Femmes invisibles: traduire, transmettre, fissurer le silence

Wolpé le martèle: dire simplement « les femmes doivent être libres » reste dangereux dans trop de pays. Sa riposte est double: écrire et traduire. Traduire des textes interdits, déplacer des cadences vers l’anglais pour contourner les digues, c’est fabriquer des radeaux. Daoud, lui, assume un chantier délicat: raconter des vécus de femmes dans des contextes où la page leur est parfois refusée. Cela exige tact, écoute, et une conscience aiguë des angles morts.

À Orive, j’ai vu des têtes hocher quand Wolpé a expliqué que l’on ne coupe pas son ombre. L’exil colle comme une ombre, et l’ombre des femmes est encore plus longue. D’expérience, trois gestes aident:

  • Lire local, écouter loin: alterne autrices de ton quartier et voix d’ailleurs.
  • Soutenir les traductrices: elles prennent des risques, elles ouvrent des portes.
  • Refuser l’exotisme: la périphérie n’est pas un zoo. C’est une adresse postale. C’est pour cela que la dernière section propose des façons concrètes d’agir depuis Córdoba — ou depuis ton canapé.

Córdoba, carrefour vivant: comment écouter et agir maintenant

Córdoba n’est pas qu’un décor instagrammable; c’est un laboratoire discret. Entre patios et pierres califales, on peut entraîner son oreille à mieux entendre les marges. Mon kit de terrain, testé et approuvé:

  • Avant la rencontre: lis un entretien récent des auteurs pour repérer leurs tensions, pas seulement leurs titres.
  • Pendant: prends des notes sur les mots récurrents; ils révèlent le nerf. À Orive, j’ai coché « vérité », « ombre », « voix ».
  • Après: cherche la traduction la plus fine disponible; les nuances s’y jouent. Quand il n’y en a pas, lis des extraits bilingues.

Enfin, mesure tes gestes: une salle comble ne change pas un régime, mais elle change un climat. Et ça compte. Cosmopoética réussit quand il réunit voisins, étudiants ERASMUS, profs de lettres, migrants récents et habitués des bibliothèques. La ville devient alors ce qu’elle prétend être: un pont, pas un diorama. Si tu viens l’an prochain, on se retrouve sous les voûtes blanches: j’apporte les stylos, tu apportes les questions.

Questions Fréquentes

Cosmopoética, c’est quoi exactement et quand ça se tient ?

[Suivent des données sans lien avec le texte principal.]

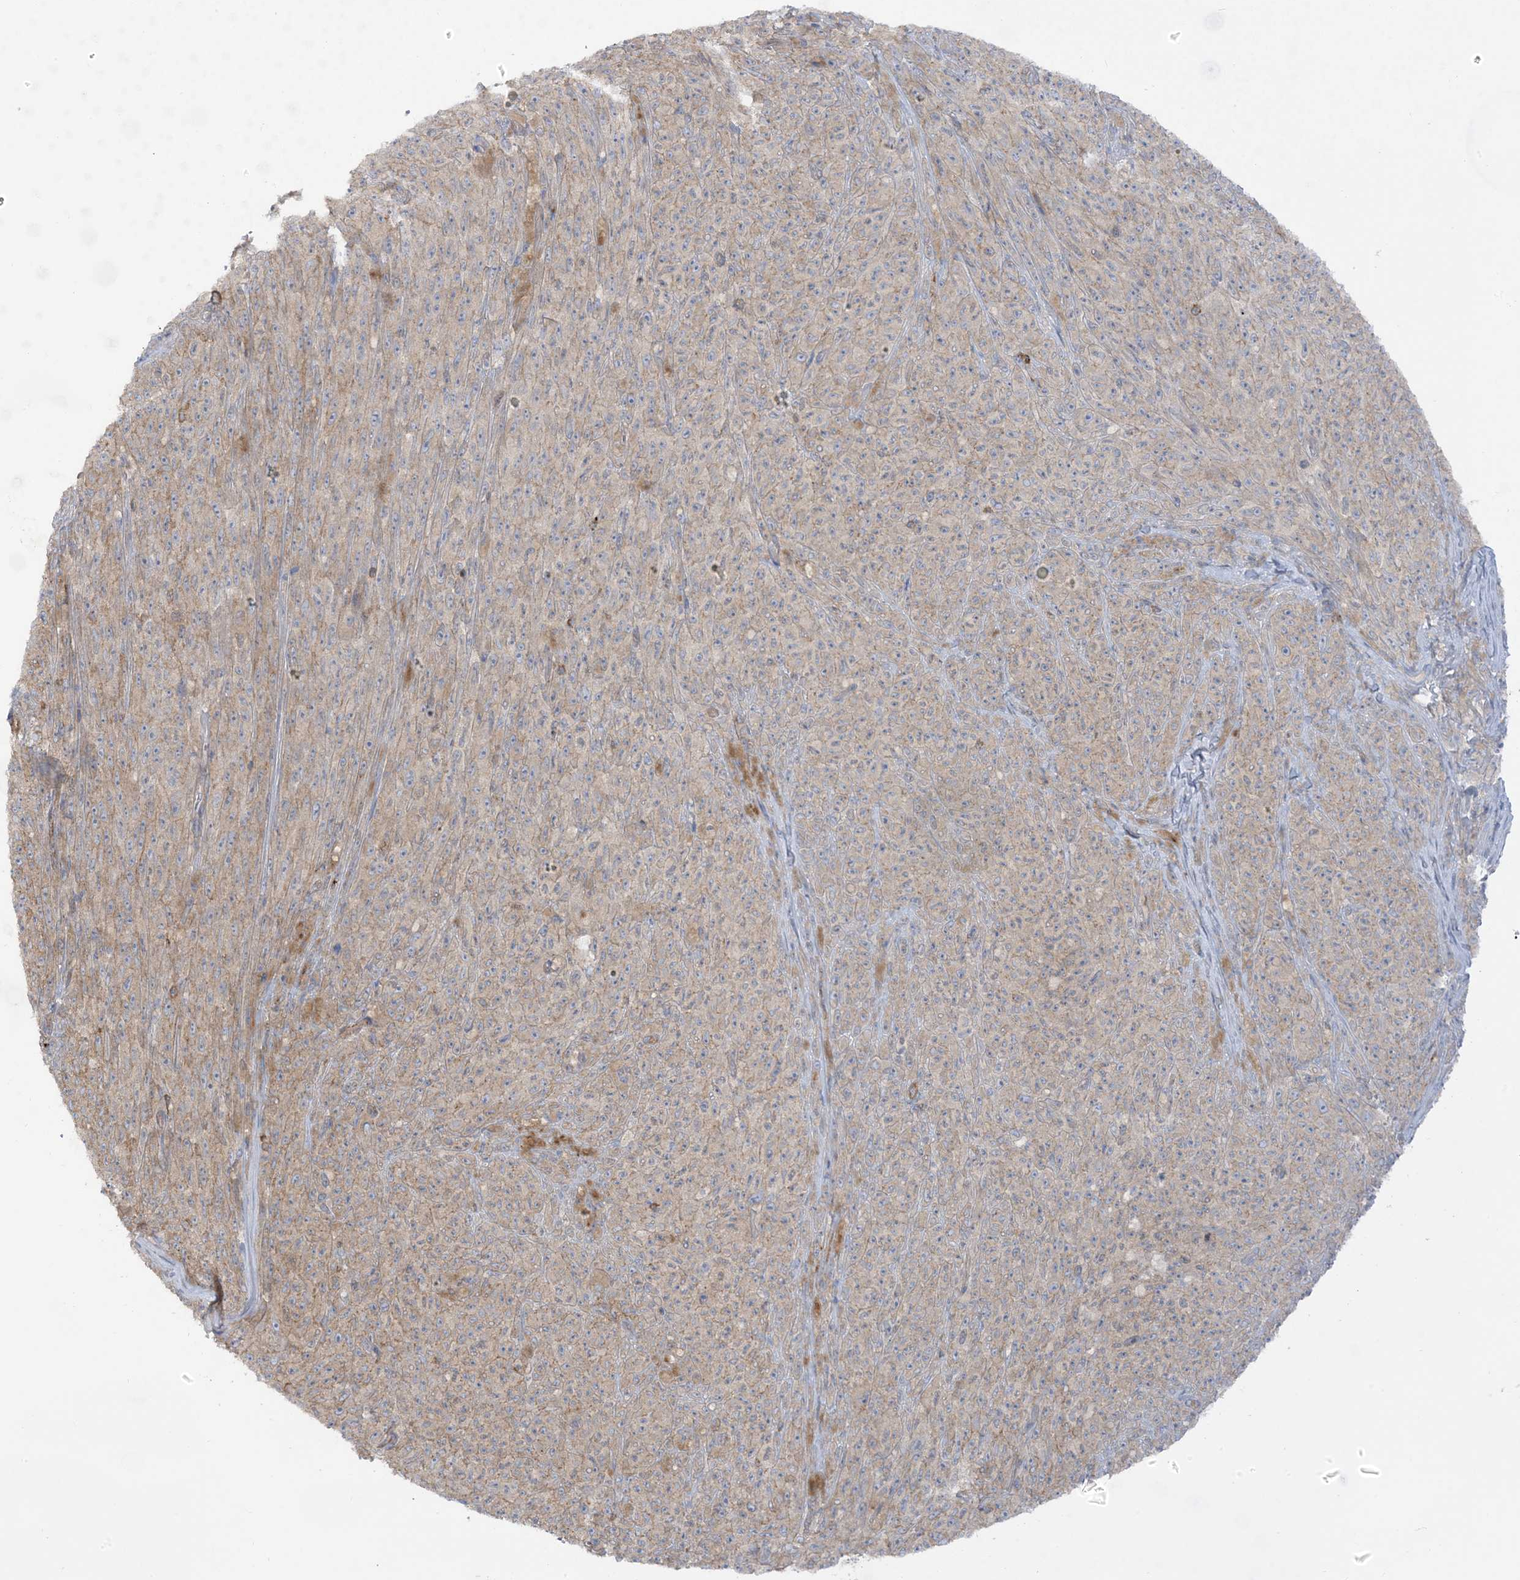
{"staining": {"intensity": "moderate", "quantity": "25%-75%", "location": "cytoplasmic/membranous"}, "tissue": "melanoma", "cell_type": "Tumor cells", "image_type": "cancer", "snomed": [{"axis": "morphology", "description": "Malignant melanoma, NOS"}, {"axis": "topography", "description": "Skin"}], "caption": "This micrograph exhibits IHC staining of human malignant melanoma, with medium moderate cytoplasmic/membranous expression in about 25%-75% of tumor cells.", "gene": "ICMT", "patient": {"sex": "female", "age": 82}}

Festival international de poésie et arts de la parole, il a lieu chaque automne à Córdoba. Lectures, rencontres, ateliers, performances: l’idée est de décloisonner la poésie et d’en faire une expérience urbaine partagée.

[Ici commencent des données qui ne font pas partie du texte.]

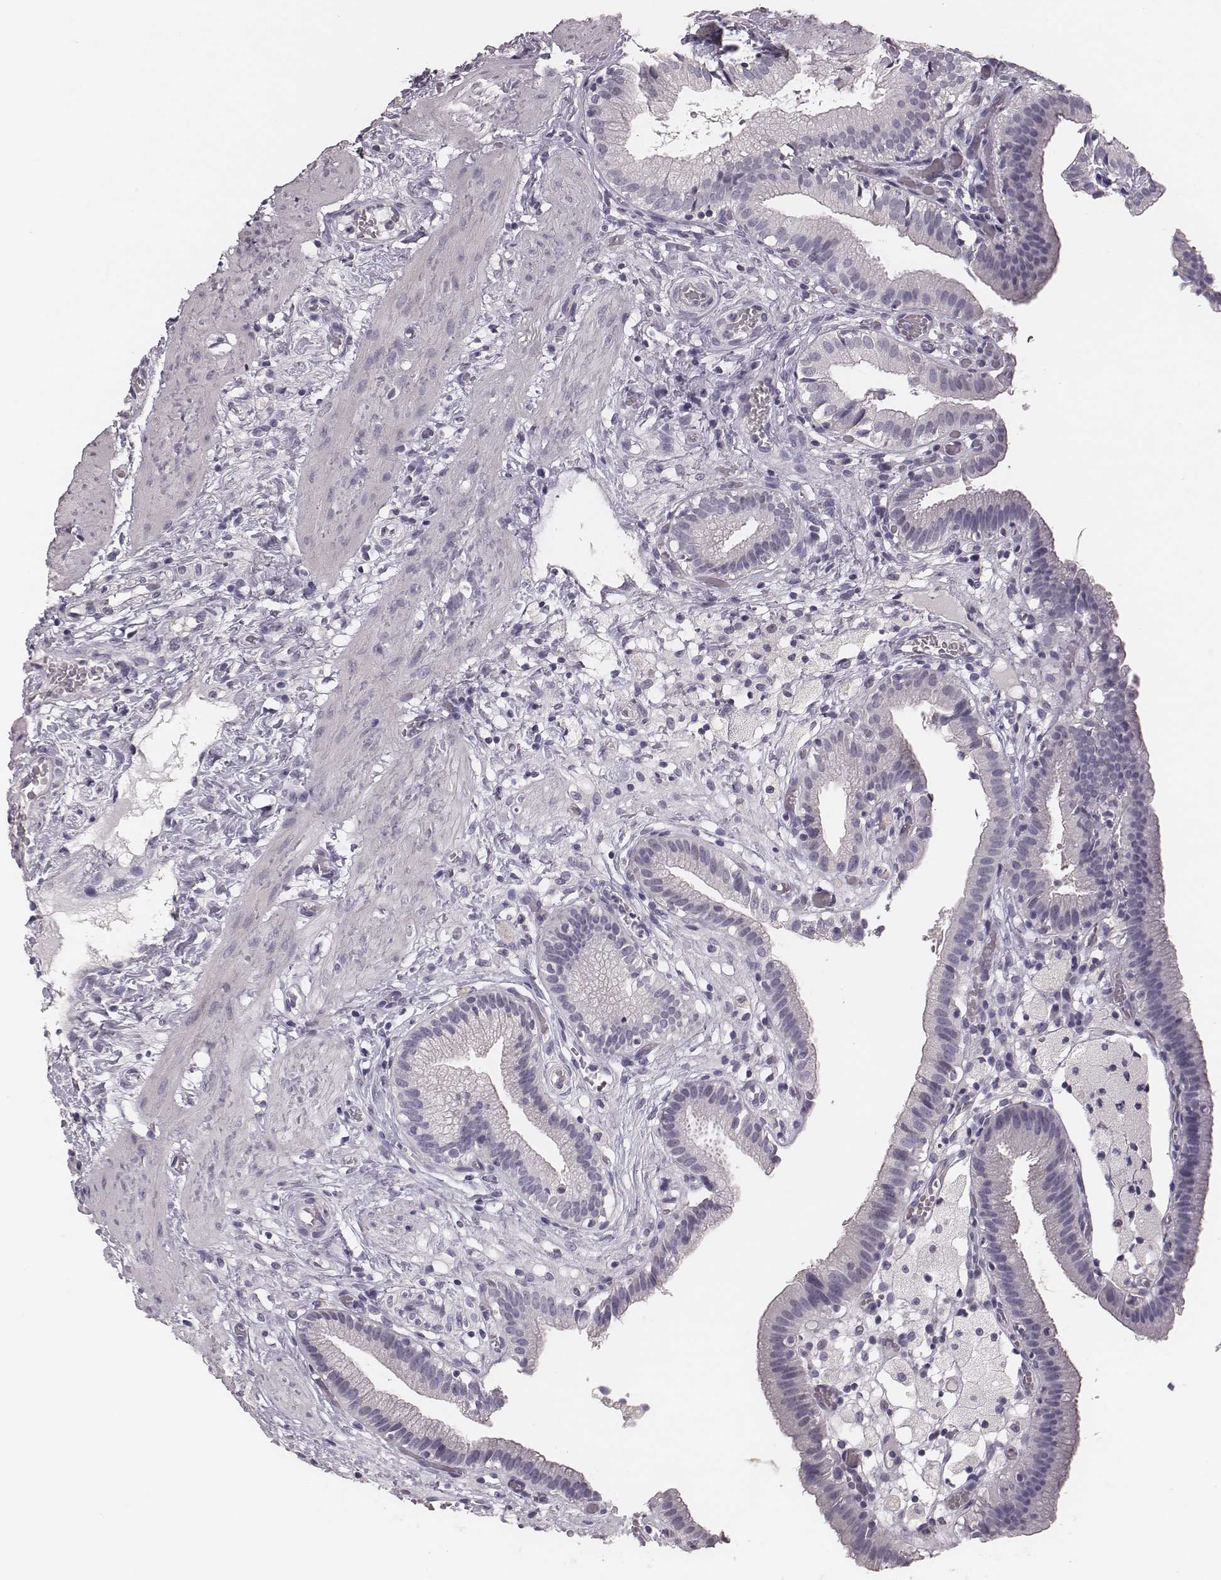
{"staining": {"intensity": "negative", "quantity": "none", "location": "none"}, "tissue": "gallbladder", "cell_type": "Glandular cells", "image_type": "normal", "snomed": [{"axis": "morphology", "description": "Normal tissue, NOS"}, {"axis": "topography", "description": "Gallbladder"}], "caption": "Immunohistochemistry (IHC) micrograph of benign human gallbladder stained for a protein (brown), which displays no staining in glandular cells.", "gene": "CSHL1", "patient": {"sex": "female", "age": 24}}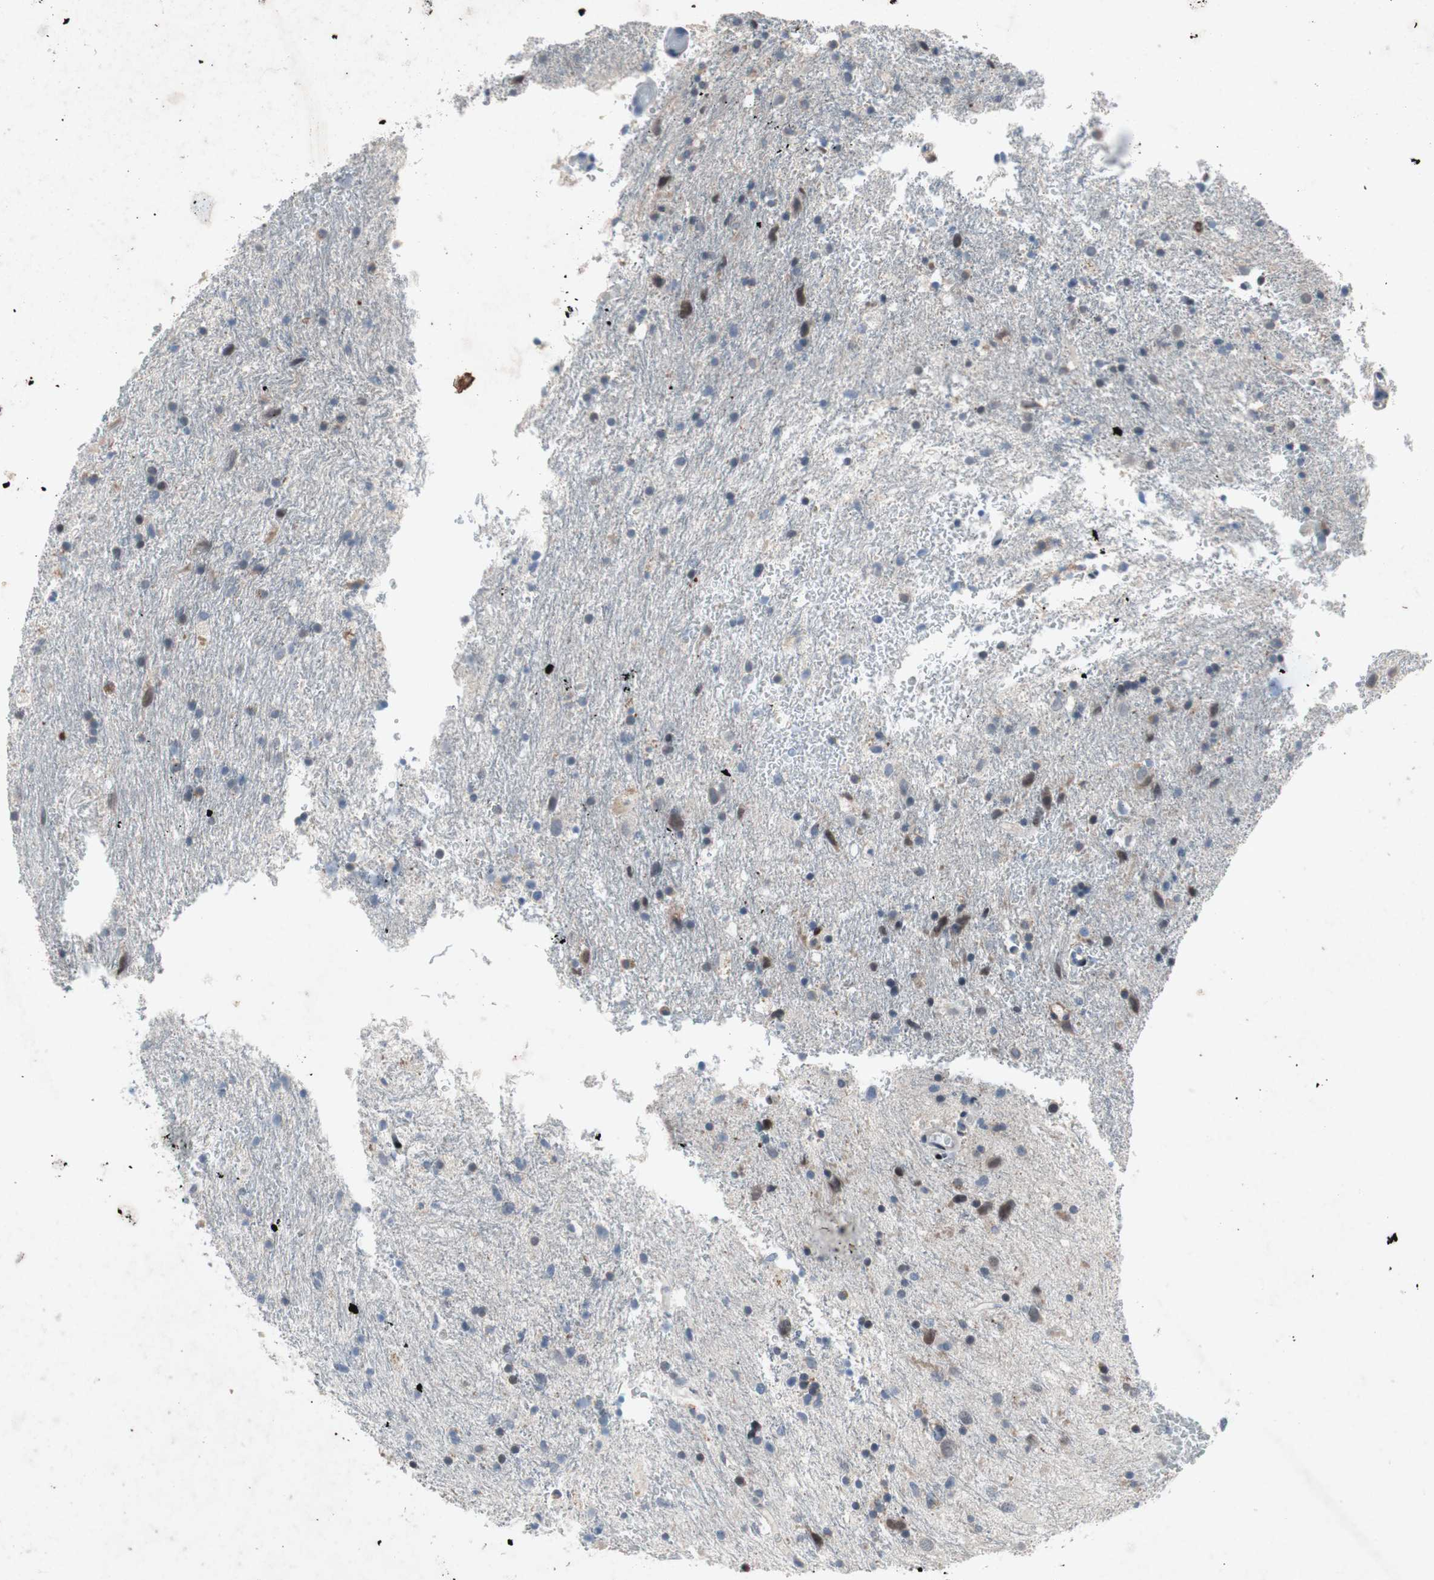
{"staining": {"intensity": "weak", "quantity": "<25%", "location": "nuclear"}, "tissue": "glioma", "cell_type": "Tumor cells", "image_type": "cancer", "snomed": [{"axis": "morphology", "description": "Glioma, malignant, Low grade"}, {"axis": "topography", "description": "Brain"}], "caption": "A photomicrograph of human glioma is negative for staining in tumor cells.", "gene": "MUTYH", "patient": {"sex": "male", "age": 77}}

Faut-il réserver pour assister aux rencontres à la Sala Orive ?

Souvent oui, la jauge est limitée. La majorité des événements sont gratuits ou à prix symbolique, mais une réservation en ligne est généralement recommandée. Arrive un peu en avance: l’acoustique vaut le placement.

Que lire avant d’assister à une rencontre avec des auteurs en exil ?

Commence par un texte court et représentatif, puis un entretien récent. Ajoute une traduction d’une autrice de la même région: la mise en regard déjoue les clichés et éclaire les enjeux de langue.

Les événements sont-ils accessibles aux francophones non hispanophones ?

De plus en plus. Certains formats prévoient traduction ou bilinguisme. À défaut, les supports écrits et la scansion poétique permettent de suivre; renseigne-toi sur le programme détaillé avant de venir.